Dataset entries

* * * * * * *

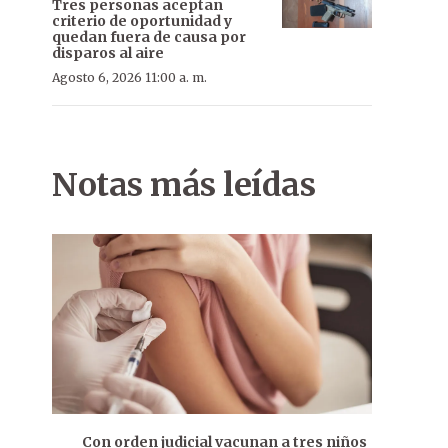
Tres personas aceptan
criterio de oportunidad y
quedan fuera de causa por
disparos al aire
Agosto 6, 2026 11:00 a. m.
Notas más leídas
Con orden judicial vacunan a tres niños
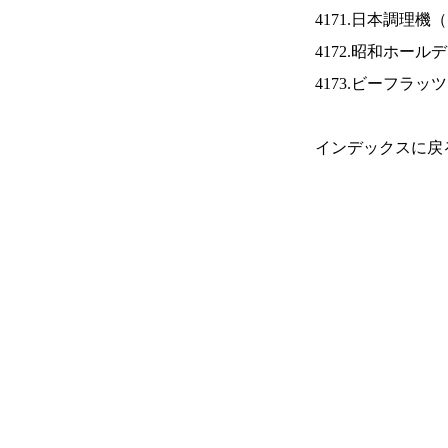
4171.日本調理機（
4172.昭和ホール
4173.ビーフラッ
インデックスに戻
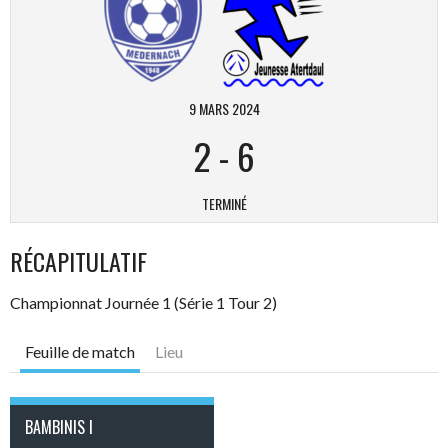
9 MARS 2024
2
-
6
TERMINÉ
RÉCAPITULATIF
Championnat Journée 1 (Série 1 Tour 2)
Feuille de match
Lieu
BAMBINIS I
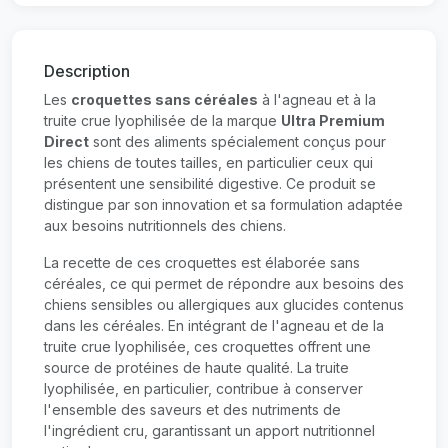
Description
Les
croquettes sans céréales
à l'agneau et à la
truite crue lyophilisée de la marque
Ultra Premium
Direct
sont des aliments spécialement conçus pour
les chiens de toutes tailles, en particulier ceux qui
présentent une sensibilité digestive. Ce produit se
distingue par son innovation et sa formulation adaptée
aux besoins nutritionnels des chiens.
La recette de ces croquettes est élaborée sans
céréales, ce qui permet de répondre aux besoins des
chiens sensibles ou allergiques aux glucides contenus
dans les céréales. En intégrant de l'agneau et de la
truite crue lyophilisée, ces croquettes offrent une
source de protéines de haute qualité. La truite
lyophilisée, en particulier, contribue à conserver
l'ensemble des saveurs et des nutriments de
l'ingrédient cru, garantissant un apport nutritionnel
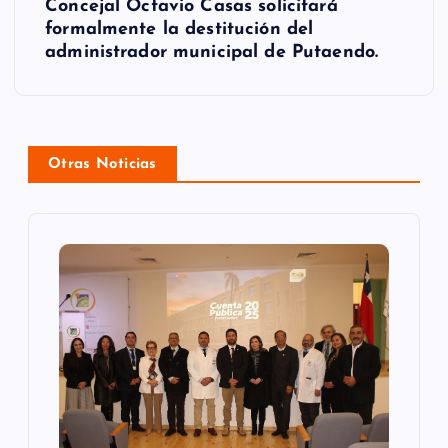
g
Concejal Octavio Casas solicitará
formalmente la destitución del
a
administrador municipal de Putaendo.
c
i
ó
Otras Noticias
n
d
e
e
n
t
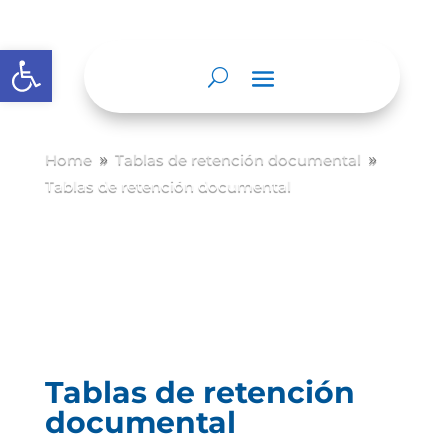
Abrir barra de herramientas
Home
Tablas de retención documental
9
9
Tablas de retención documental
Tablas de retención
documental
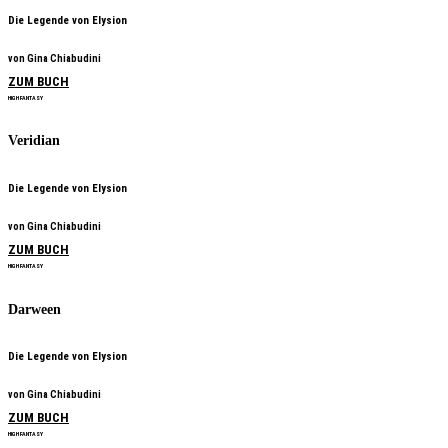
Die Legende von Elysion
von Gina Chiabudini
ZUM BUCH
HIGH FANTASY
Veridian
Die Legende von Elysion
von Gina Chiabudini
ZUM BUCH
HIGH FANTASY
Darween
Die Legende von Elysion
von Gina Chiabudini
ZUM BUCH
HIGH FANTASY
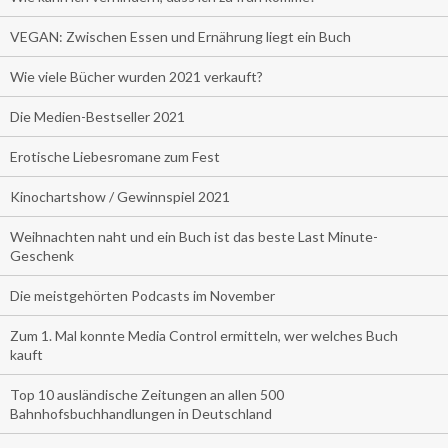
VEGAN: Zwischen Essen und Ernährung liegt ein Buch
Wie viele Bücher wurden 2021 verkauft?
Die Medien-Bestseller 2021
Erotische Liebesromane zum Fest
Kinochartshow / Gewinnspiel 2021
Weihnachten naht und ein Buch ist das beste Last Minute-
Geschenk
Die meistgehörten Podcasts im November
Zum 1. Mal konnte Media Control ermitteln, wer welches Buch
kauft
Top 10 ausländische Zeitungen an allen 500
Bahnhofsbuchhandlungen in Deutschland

* * * * * * *

» What you need to do:
Once the pictures are set aside, copy the remaining text of every entry exactly.

» Exercise solution:
Tres personas aceptan
criterio de oportunidad y
quedan fuera de causa por
disparos al aire
Agosto 6, 2026 11:00 a. m.
Notas más leídas
Con orden judicial vacunan a tres niños
4171.日本調理機（
4172.昭和ホール
4173.ビーフラッ
インデックスに戻
9 MARS 2024
2
-
6
TERMINÉ
RÉCAPITULATIF
Championnat Journée 1 (Série 1 Tour 2)
Feuille de match
Lieu
BAMBINIS I
Description
Les
croquettes sans céréales
à l'agneau et à la
truite crue lyophilisée de la marque
Ultra Premium
Direct
sont des aliments spécialement conçus pour
les chiens de toutes tailles, en particulier ceux qui
présentent une sensibilité digestive. Ce produit se
distingue par son innovation et sa formulation adaptée
aux besoins nutritionnels des chiens.
La recette de ces croquettes est élaborée sans
céréales, ce qui permet de répondre aux besoins des
chiens sensibles ou allergiques aux glucides contenus
dans les céréales. En intégrant de l'agneau et de la
truite crue lyophilisée, ces croquettes offrent une
source de protéines de haute qualité. La truite
lyophilisée, en particulier, contribue à conserver
l'ensemble des saveurs et des nutriments de
l'ingrédient cru, garantissant un apport nutritionnel
g
Concejal Octavio Casas solicitará
formalmente la destitución del
a
administrador municipal de Putaendo.
c
i
ó
Otras Noticias
n
d
e
e
n
t
Abrir barra de herramientas
Home
Tablas de retención documental
9
9
Tablas de retención documental
Tablas de retención
documental
Die Legende von Elysion
von Gina Chiabudini
ZUM BUCH
HIGH FANTASY
Veridian
Die Legende von Elysion
von Gina Chiabudini
ZUM BUCH
HIGH FANTASY
Darween
Die Legende von Elysion
von Gina Chiabudini
ZUM BUCH
HIGH FANTASY
VEGAN: Zwischen Essen und Ernährung liegt ein Buch
Wie viele Bücher wurden 2021 verkauft?
Die Medien-Bestseller 2021
Erotische Liebesromane zum Fest
Kinochartshow / Gewinnspiel 2021
Weihnachten naht und ein Buch ist das beste Last Minute-
Geschenk
Die meistgehörten Podcasts im November
Zum 1. Mal konnte Media Control ermitteln, wer welches Buch
kauft
Top 10 ausländische Zeitungen an allen 500
Bahnhofsbuchhandlungen in Deutschland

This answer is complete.